Myeloma Patients Treated at High-volume Facilities Have Lower Risk of Death, Study Finds

Myeloma Patients Treated at High-volume Facilities Have Lower Risk of Death, Study Finds

Multiple myeloma (MM) patients treated at facilities that handle more patients may have better survival rates than those treated at lower-volume facilities, according to recent research.

The study, “Association Between Treatment Facility Volume and Mortality of Patients With Multiple Myeloma,” was published in the Journal of Clinical Oncology.

Multiple myeloma is a rare cancer, with approximately 30,000 new cases per year in the U.S. It is estimated that a hematologist-oncologist will see, on average, only two new and six established patients with myeloma annually. As a result, the clinical experience of a general hematologist-oncologist in the management of MM is likely to be limited compared with most other cancers.

Evidence from earlier studies has shown that higher volume of care, whether at the treatment facility or provider level, is associated with better clinical outcomes. Therefore, there has been an increasing focus on managing patients with rare cancers requiring surgeries at centers of excellence to optimize outcomes.

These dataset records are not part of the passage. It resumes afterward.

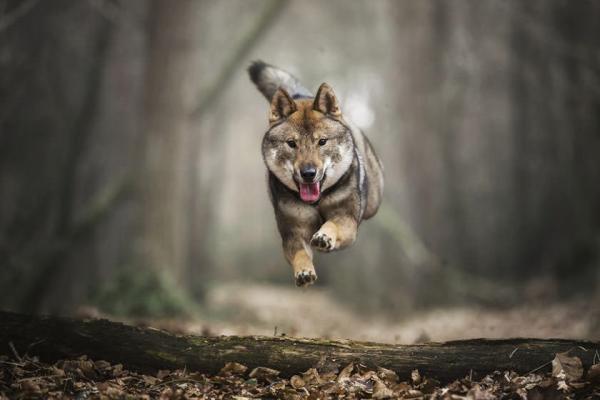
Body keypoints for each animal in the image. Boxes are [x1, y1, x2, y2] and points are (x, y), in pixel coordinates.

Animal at [248, 61, 384, 288]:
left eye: (322, 142)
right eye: (292, 144)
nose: (308, 173)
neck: (316, 202)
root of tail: (302, 94)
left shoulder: (347, 222)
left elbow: (331, 224)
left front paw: (324, 237)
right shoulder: (293, 235)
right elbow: (301, 254)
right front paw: (304, 272)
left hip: (373, 202)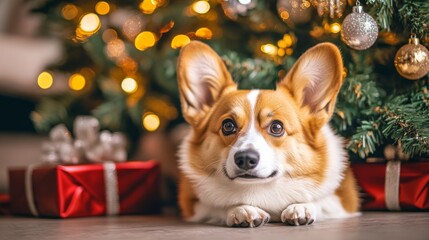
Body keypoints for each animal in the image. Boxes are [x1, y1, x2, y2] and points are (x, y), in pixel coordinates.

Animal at [176, 40, 360, 227]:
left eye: (277, 127)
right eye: (228, 125)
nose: (245, 159)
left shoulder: (344, 200)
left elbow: (321, 200)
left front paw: (301, 207)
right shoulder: (195, 204)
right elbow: (217, 205)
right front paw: (242, 209)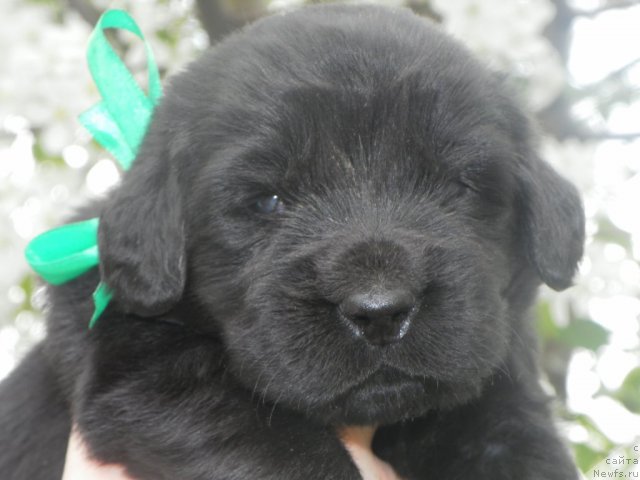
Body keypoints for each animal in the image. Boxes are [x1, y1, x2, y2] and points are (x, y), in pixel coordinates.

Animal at [0, 4, 584, 480]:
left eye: (456, 185)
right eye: (267, 201)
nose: (381, 311)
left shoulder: (502, 398)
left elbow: (520, 445)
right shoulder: (138, 379)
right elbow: (286, 453)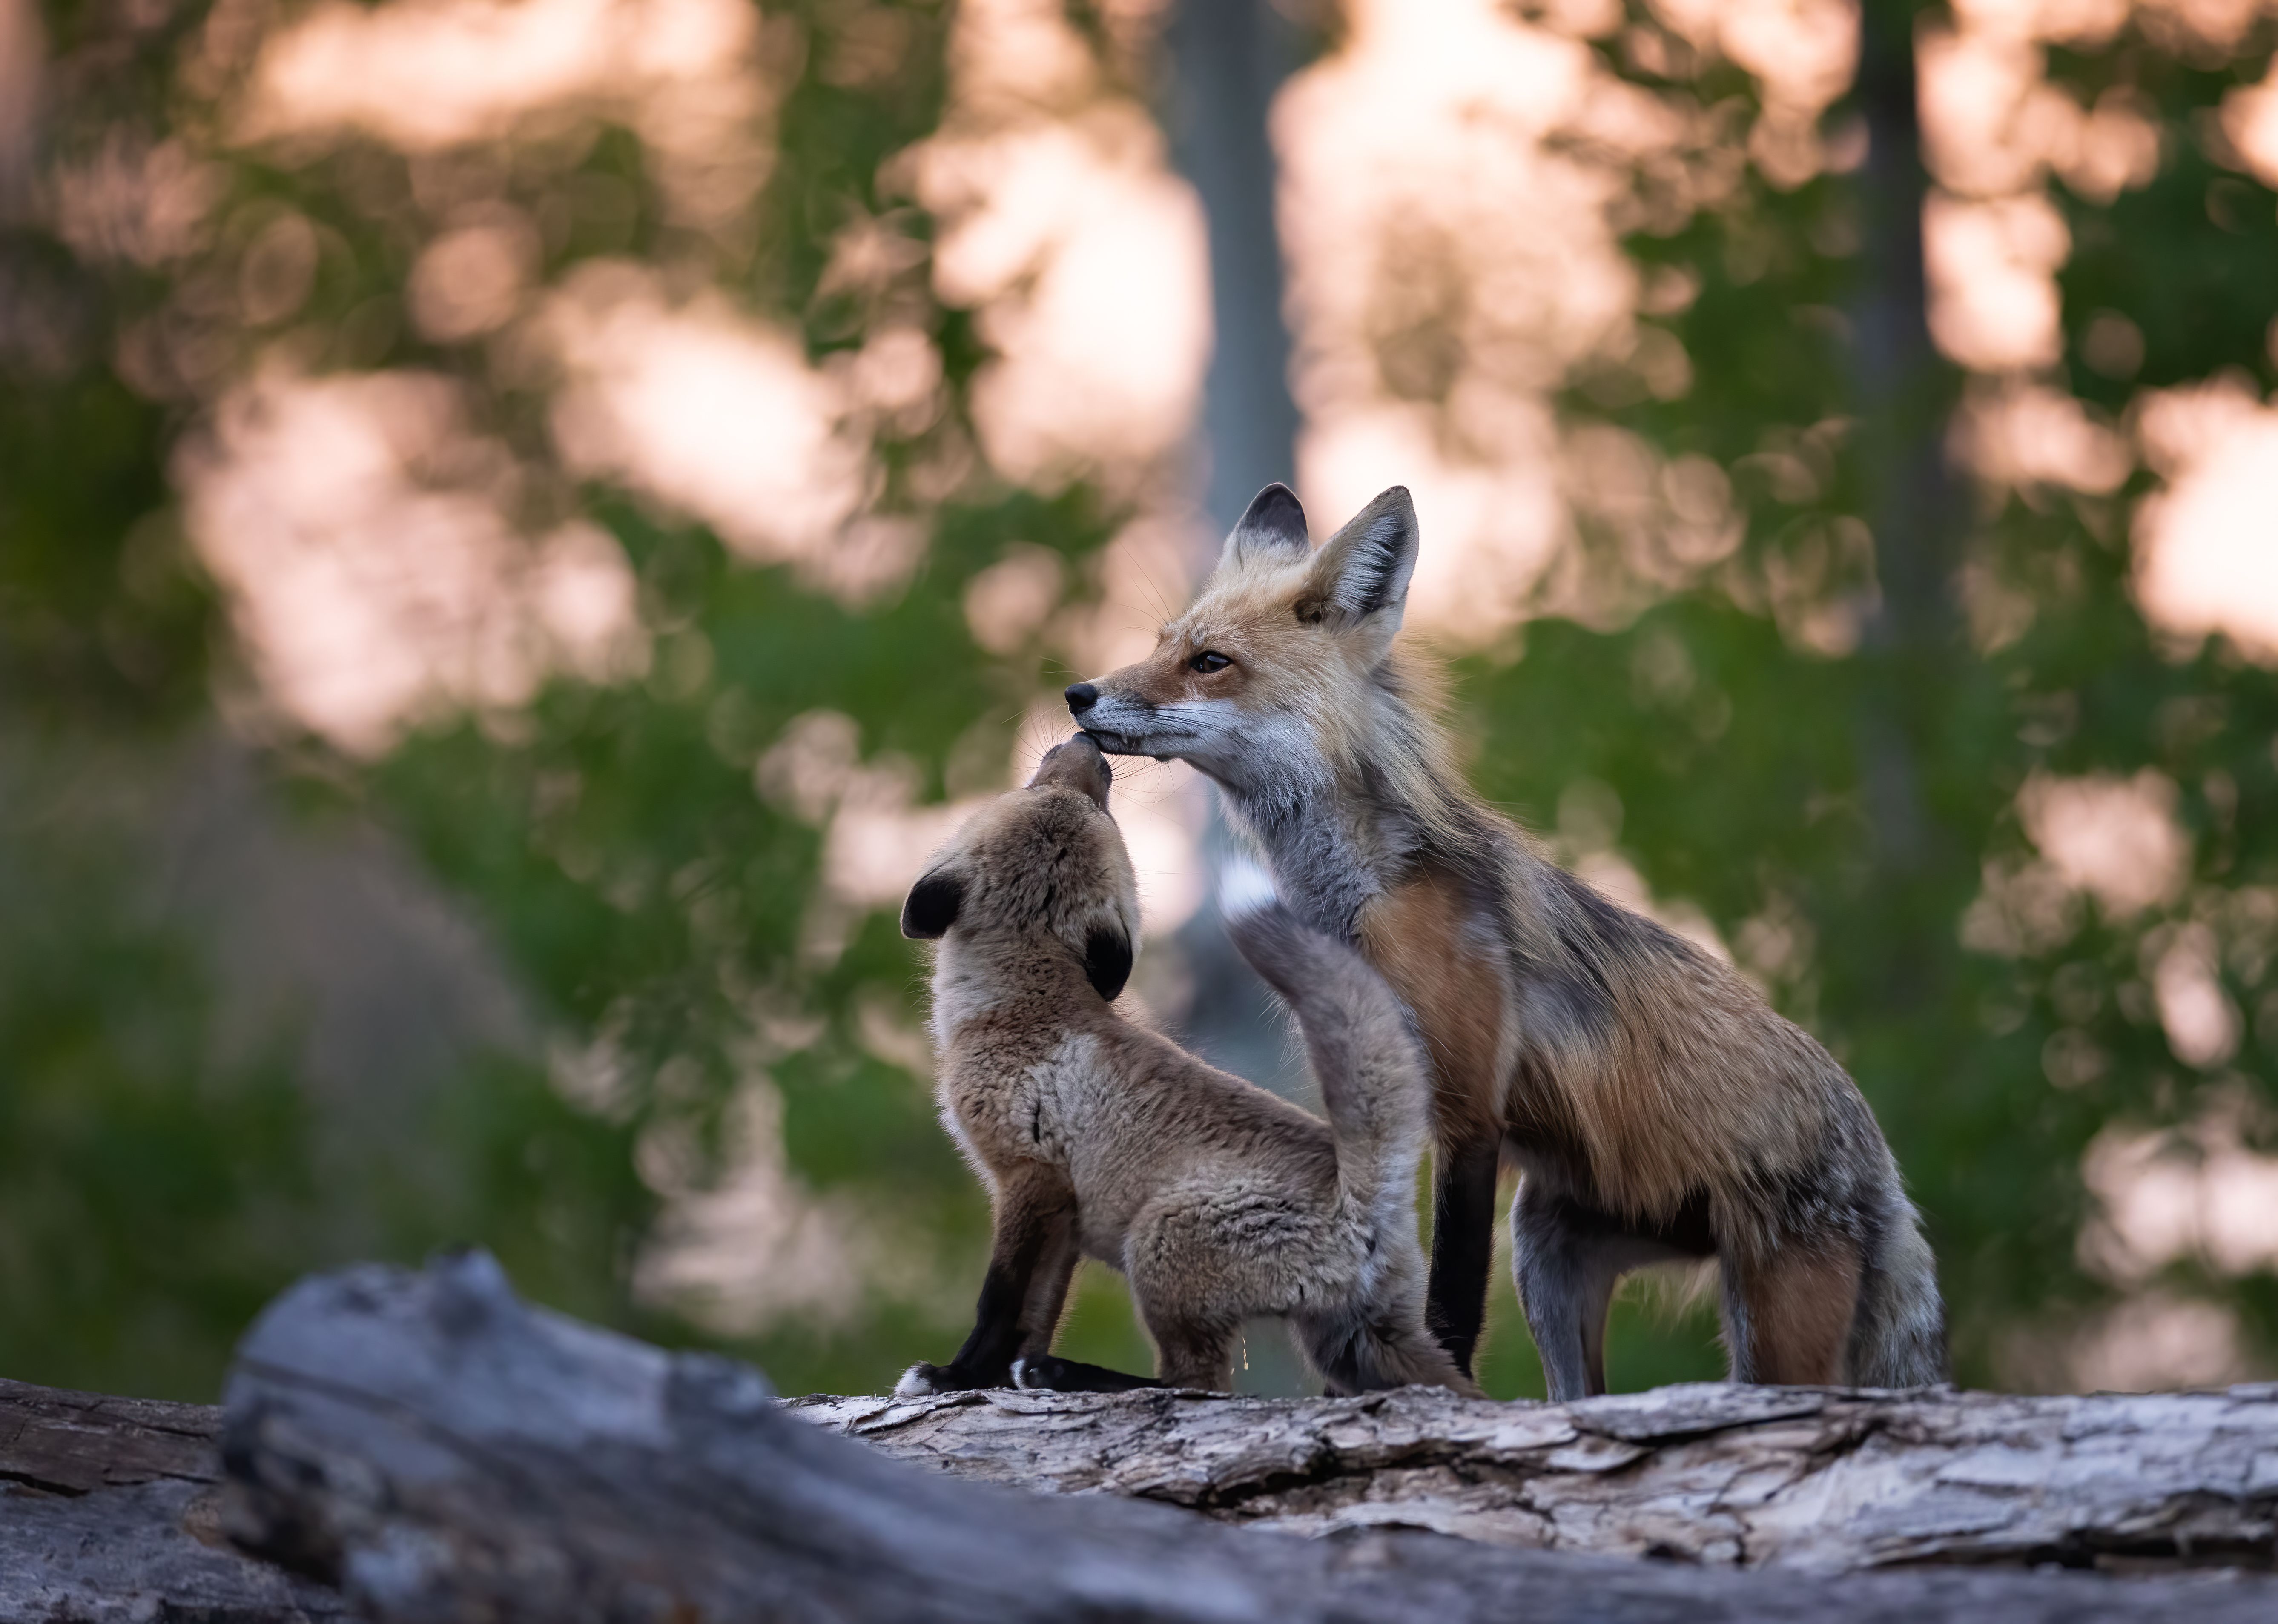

Ronald S. Go, MD, from the division of hematology at the Mayo Clinic in Rochester, Minnesota, and colleagues used the National Cancer Database to identify patients diagnosed with MM between 2003 and 2011, to determine the association between the number of myeloma patients treated annually at a treatment facility (volume) and all-cause mortality (outcome).

In total, 94,722 myeloma patients were treated (median age at diagnosis was 67 years; 54.7% were men) at 1,333 facilities. Treatment facilities were classified according to the mean number of myeloma patients treated per year by quartiles: Q1, less than 3.6 patients (5.2%),; Q2, 3.6 to 6.1 patients (12.6%); Q3, 6.2 to 10.3 patients (21.9%); and Q4, more than 10.3 patients (60.3%).

Patients were followed for an average of 57.6 months. The median annual facility volume was 6.1 patients per year.

Results showed that the median overall survival increased with the facility’s annual volume. While the median overall survival for Q1 was 26.9 months, those at Q2, Q3, and Q4 had median overall survival of 29.1 months, 31.9 months, and 49.1 months, respectively.

The researchers further found that facility volume was independently associated with all-cause mortality. Compared with patients treated at Q4 facilities, patients treated at Q3 facilities had a 12 percent higher risk of death. And the risk increased to 17 percent and 22 percent when patients were treated at Q2 and Q1 facilities, respectively.

The results from this study add to the evidence of an association between volume-outcome in the management of hematologic cancers.

“We found that patients with MM potentially benefit from being treated at high-volume facilities. Although knowledge on how to manage rare malignancies such as MM is now easily accessible, substantial gaps in clinical outcome continue to exist based on institutional volume of care,” the researchers wrote.

“Current efforts in reorganizing the cancer care delivery system should recognize the volume outcome relationship in the nonsurgical management of cancers,” they added.